Winja narrates her life a little more than most, I think. This is probably my fault because I believed all those books that said to develop language by talking to my child about all the things I was doing. I suppose this practice may have contributed to her abundant language, but it has almost definitely also led her to believe that whatever one is thinking should be announced to the world. We hear all her inner conflicts, "no, don't kick mommy," and everything she's contemplating, "play with dolly," and have the opportunity to stop bad ideas before they turn into unfortunate action, "grab Thomas." Of course she's now moved on to pronouns and refers to herself as you (because everyone else calls her "you"). And most recently, she's gotten a fairly solid mastery of I, me and mine. Winja, however, remained the name she called herself.
Then, a few weeks ago, I heard her carefully sounding out "Vir-gin-ia." Well, at least we knew she could say it. Then she repeated it a few times, as if to show that she could. Unlike most of her developments, I didn't really applaud or celebrate this one. I liked Winja. It's endearing and easy to pronounce and works well enough. Nevertheless, I've noticed her calling herself Winja less and less. She almost exclusively refers to herself as Virginia now. And it makes me sad that my little girl is growing out of things. At long last, she's grown out of not being able to say her own name. Some things she'll grow out of and I won't miss, like diapers. But this one I'll miss. Like the tiny onesies I was so sad to tuck away every few months as she grew out of being a baby, I'm sad to let go of her self-appointed nickname and be back to plain old Virginia.

There are certain outfits that remind me of certain stages, like the clothes she wore the summer she crawled everywhere. Winja, I think, will always remind me of Scout learning to run, loving to jump, beginning to sing songs in somewhat recognizable tones, developing a vivid imagination, moving into a bigger bed and becoming a big sister.

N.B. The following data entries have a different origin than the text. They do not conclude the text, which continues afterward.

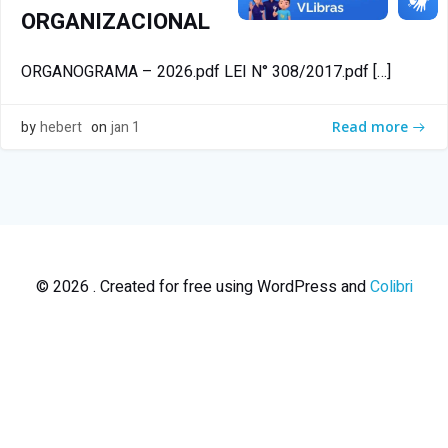
ORGANIZACIONAL
ORGANOGRAMA – 2026.pdf LEI N° 308/2017.pdf […]
by
hebert
on
jan 1
Read more
© 2026 . Created for free using WordPress and
Colibri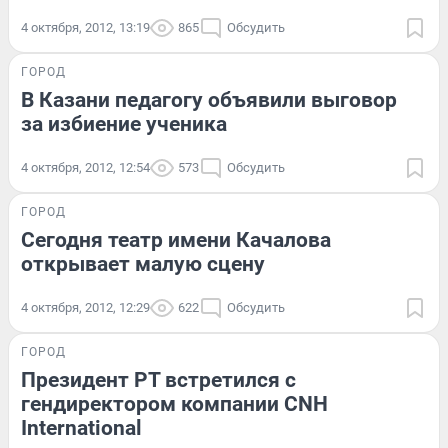
4 октября, 2012, 13:19
865
Обсудить
ГОРОД
В Казани педагогу объявили выговор
за избиение ученика
4 октября, 2012, 12:54
573
Обсудить
ГОРОД
Сегодня театр имени Качалова
открывает малую сцену
4 октября, 2012, 12:29
622
Обсудить
ГОРОД
Президент РТ встретился с
гендиректором компании CNH
International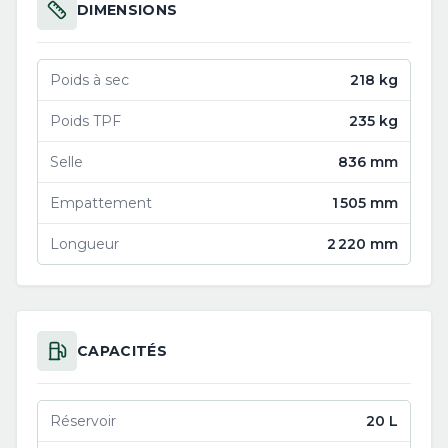
DIMENSIONS
Poids à sec
218 kg
Poids TPF
235 kg
Selle
836 mm
Empattement
1 505 mm
Longueur
2 220 mm
CAPACITÉS
Réservoir
20 L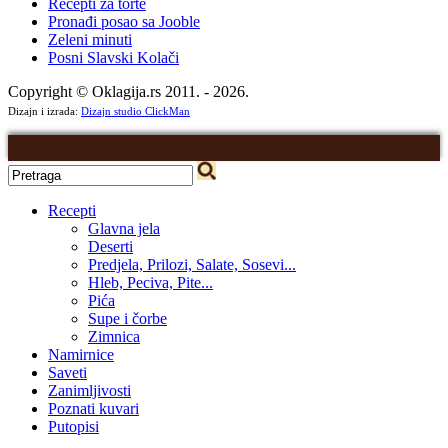
Recepti za torte
Pronađi posao sa Jooble
Zeleni minuti
Posni Slavski Kolači
Copyright © Oklagija.rs 2011. - 2026.
Dizajn i izrada:
Dizajn studio ClickMan
Recepti
Glavna jela
Deserti
Predjela, Prilozi, Salate, Sosevi...
Hleb, Peciva, Pite...
Pića
Supe i čorbe
Zimnica
Namirnice
Saveti
Zanimljivosti
Poznati kuvari
Putopisi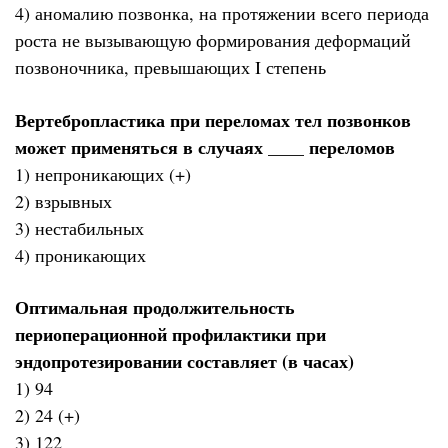
4) аномалию позвонка, на протяжении всего периода
роста не вызывающую формирования деформаций
позвоночника, превышающих I степень
Вертебропластика при переломах тел позвонков
может применяться в случаях ____ переломов
1) непроникающих (+)
2) взрывных
3) нестабильных
4) проникающих
Оптимальная продолжительность
периоперационной профилактики при
эндопротезировании составляет (в часах)
1) 94
2) 24 (+)
3) 122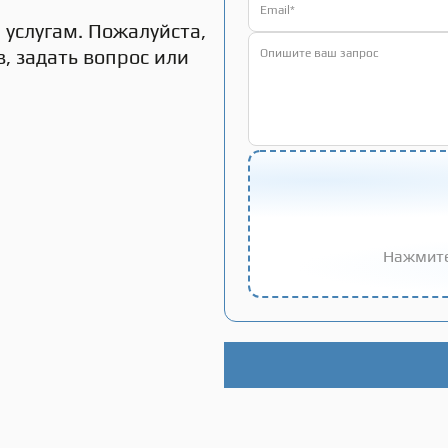
услугам. Пожалуйста,
, задать вопрос или
Нажмите
Alternative: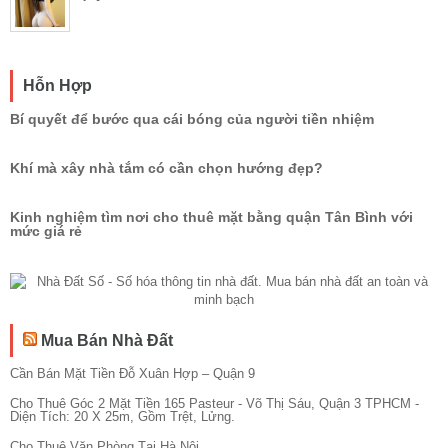
Hỗn Hợp
Bí quyết để bước qua cái bóng của người tiền nhiệm
Khí mà xây nhà tắm có cần chọn hướng đẹp?
Kinh nghiệm tìm nơi cho thuê mặt bằng quận Tân Bình với
mức giá rẻ
Mua Bán Nhà Đất
Cần Bán Mặt Tiền Đỗ Xuân Hợp – Quận 9
Cho Thuê Góc 2 Mặt Tiền 165 Pasteur - Võ Thị Sáu, Quận 3 TPHCM -
Diện Tích: 20 X 25m, Gồm Trệt, Lửng.
Cho Thuê Văn Phòng Tại Hà Nội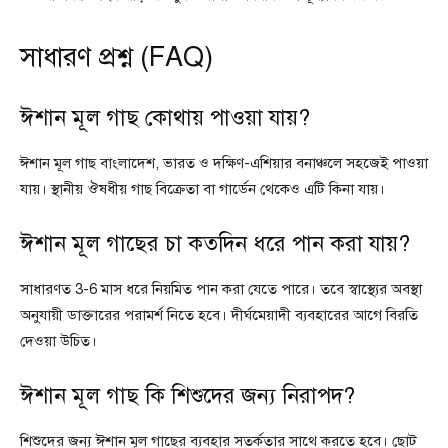
সাধারণ প্রশ্ন (FAQ)
ঈশান মূল গাছ কোথায় পাওয়া যায়?
ঈশান মূল গাছ বাংলাদেশ, ভারত ও দক্ষিণ-এশিয়ার বনাঞ্চলে সহজেই পাওয়া
যায়। স্থানীয় ঔষধীয় গাছ বিক্রেতা বা গার্ডেন থেকেও এটি কিনা যায়।
ঈশান মূল গাছের চা কতদিন ধরে পান করা যায়?
সাধারণত 3-6 মাস ধরে নিয়মিত পান করা যেতে পারে। তবে স্বাস্থ্যের অবস্থা
অনুযায়ী ডাক্তারের পরামর্শ নিতে হবে। দীর্ঘমেয়াদী ব্যবহারের আগে বিরতি
দেওয়া উচিত।
ঈশান মূল গাছ কি শিশুদের জন্য নিরাপদ?
শিশুদের জন্য ঈশান মূল গাছের ব্যবহার সতর্কতার সাথে করতে হবে। ছোট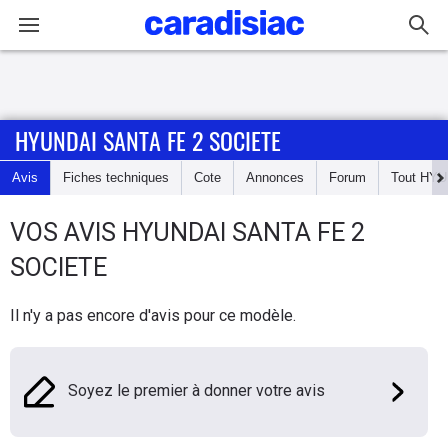
Connexion / Inscription
HYUNDAI SANTA FE 2 SOCIETE
Accueil
Avis
Fiches techniques
Cote
Annonces
Forum
Tout
HYU
Actu
VOS AVIS
HYUNDAI
SANTA FE 2
Essais
SOCIETE
Guide
Il n'y a pas encore d'avis pour ce modèle.
d'achat
Electriques
Soyez le premier à donner votre avis
Utilitaires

A few weeks before Thomas was born, Scout and I spent an afternoon out in the courtyard in front of our apartment building. She and I went up and down the hill and crunched through the fall leaves. We pretended a round cement block was a birthday cake, then we ran around and around the circle. After a while, I sat down in the grass and watched her practice going up and down the stairs without help. Someday she'll be confident enough to always go up and down the stairs without holding my hand. And when I'm carrying groceries and a baby, I won't mind. But I also try to remember that she won't always be so willing to take my hand and need me, even if it is just a little.It was a wonderful afternoon of relaxing and enjoying my daughter just exactly where she was.

As I watched her, I reflected on how far she's come. When I watch her prancing around and doing her funny little walks, I remember how long it took her to crawl and how hard she worked to be able to walk. I love to watch her run, even if it means she runs away from me sometimes. I'm never sad that she runs because for such a long time she wanted to run so much and couldn't. Now, at last, she runs around and around the living room and, even though she's been doing it for months, it makes us both rejoice.
Some of the best parenting advice I think I've ever received is to enjoy the stage your child is in and not spend all your time wishing for the next development. I do try not to pass too much time pining for the next stage, even when she wants it even more than I do. Conversely, I guess I shouldn't spend too much time mourning how little and cute she used to be and the fun things she used to do. I've tried to live in these moments and enjoy her discovering life in so many ways. And I know exciting things are yet to come with new developments that will be just as celebrated. I must confess, though, that I will always look fondly back on Winja and may sometimes, just for a minute, wish that I could have her back.